'People often observe that the world is an irrational place, though it is more accurate to say that it is we humans that make it so. There are many intelligent people today who seem to sincerely believe that coal is clean.'

The idea of an issue of 'Artlink' exploring the tension between reason and emotion in humans through the work of artists led me to seek out and invite psychologists and psychiatrists to explore the area of relationships. These professionals deal daily with people and the problems they experience when there is conflict between the rational mind, which tells us to act on what is known and commonly agreed, and the emotions which can throw events and relationships into a maelstrom of imagination.

In attempting to address aspects of the rational/emotional nexus and its reflections in art, questions arose: is there an art vehicle outside the cinema which does justice to such a complex set of meta-emotions? How does the stretched sinew between rationality and the emotions manifest in works of visual art? The research in this issue may offer some tentative answers.

In her keynote essay, psychologist Doris McIlwain talks of 'emotional labour'. This is people exerting control over their emotional responses so that they can function in everyday situations like dealing with difficult customers or your boss. She also tells us that emotions are an ‘intuition pump’ and without regularly exercising their full range we fail to lay down vivid recollections of our life experiences, we live ‘palely’.

Artists are generally typed as the kind of people who acknowledge and exercise their emotions, without which they would not be able to reach deep into the psyche to find forms which will speak to others. It seems possible these days that emotional labour is close to what artists do. Instead of using emotions as the trigger for say expressionist paintings they unpick the layers and threads of memories and sensations and use them to represent the radical changes that humankind is working through today. Events as far removed sociologically as gender reassignment and familial honour killings can appear in the same news broadcast. We are surrounded by tribalism, urban and otherwise, the forming of new kinds of families, bands of singles, coupling and uncoupling, child-rearing and split households. Being part of diasporas of various kinds, away from our motherlands, from our progeny, from our elders, is now not the exception but the norm. We see societal groups made up entirely of the very old, as seen in some Japanese villages. We see new attitudes to mental illness such as autism and bi-polar conditions. A massive cult of beauty and youth stares down the naked reality of the typical human body.
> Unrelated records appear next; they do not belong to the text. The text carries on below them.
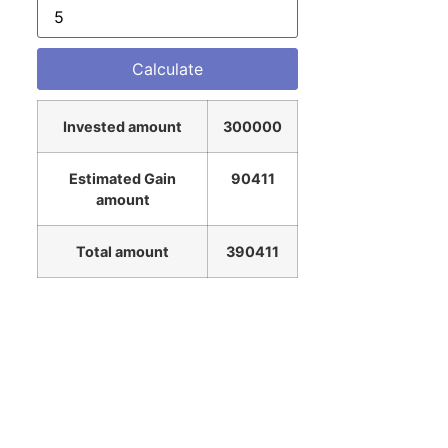
Invested amount
300000
Estimated Gain
90411
amount
Total amount
390411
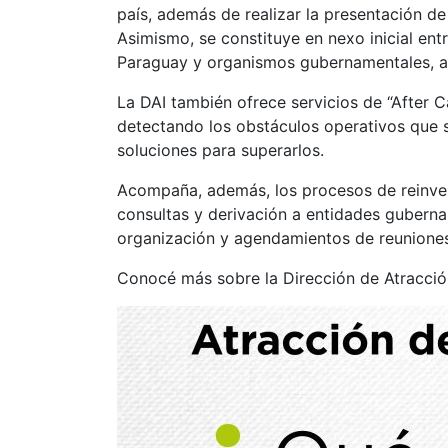
país, además de realizar la presentación de
Asimismo, se constituye en nexo inicial ent
Paraguay y organismos gubernamentales, as
La DAI también ofrece servicios de “After C
detectando los obstáculos operativos que
soluciones para superarlos.
Acompaña, además, los procesos de reinver
consultas y derivación a entidades gubern
organización y agendamientos de reuniones
Conocé más sobre la Dirección de Atracció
Clinical psychiatrist Dawn Barker and psychology researcher Eliza Muldoon agreed to think their way through bodies of strong new art made by Toni Wilkinson and Astra Howard respectively. Having approached some of the art writers in this issue with a novel commission, to think like a shrink, Hannah Mathews’ confessional chat with Sanja Pahoki turned out to only need a switch from coffee shop banquette to couch. Janet Maughan’s long sessions with Ann Newmarch reveal an emotional life lived in full glare. As Pat Hoffie talked to William Kentridge on the phone, he spoke of waiting for the work to find its own direction while his brain and body create the right conditions, and while he talked he paced and circled. Stephanie Radok’s ambition - to address two ‘cases’ in the same breath, brings us a rich juxtaposition of Richard Billingham’s caged animals and trapped humans with Patricia Piccinini’s so vulnerable and yet monstrous human/animal bodies. Robert Cook assumes another take on Boris Eldagsen, less as his ‘subject’ than as his fantastical alter ego.

Want to make friends and have fun? Close yourself up in a small room most of the day and night for a year or two and create a version of yourself (possibly much younger and of the opposite sex) who moves around on a screen, chats to other similar chimeras about things of mutual interest and tries to avoid being molested by them. This is Second Life, patently more art than life, as related by Charity Bramwell and Daniel Mounsie. The friendships were a bonus.
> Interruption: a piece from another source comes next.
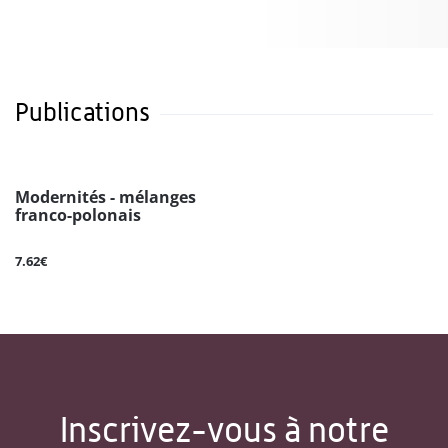
Publications
Modernités - mélanges
franco-polonais
7.62€
Inscrivez-vous à notre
The reason that women are veiled is, according to feminist Muslims, because of men’s fear of losing control when they see a non-veiled female, effectively giving women in Muslim society greater sexual power than men – as claimed in Catherine Wilson’s account of her meeting with courageous artist Raeda Sadeeh in the Occupied West Bank this year. In a remote Aboriginal community, as related by Henry Skerritt, as the men are taken by alcohol and disease, responsibility for painting the designs has for the first time been handed from male to female elder, a seemingly rational decision to ensure that the culture survives.
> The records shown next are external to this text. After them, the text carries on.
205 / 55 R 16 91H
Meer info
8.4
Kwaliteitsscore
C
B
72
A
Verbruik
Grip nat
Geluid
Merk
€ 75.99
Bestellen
In the male-dominated world of contemporary art there is a global cluster of exciting new shows by women artists: 'elles@pompidou', the current rehang of the Pompidou Collection, sans male artists; 'Global Feminisms' at Brooklyn Museum and WACK at MOCA in LA; 'The Body in Women’s Art Now' at Rollo in London and Cambridge. This is a heartening sign that more diverse ways of seeing and being are being embraced as a key to the cultural ecology we need right now.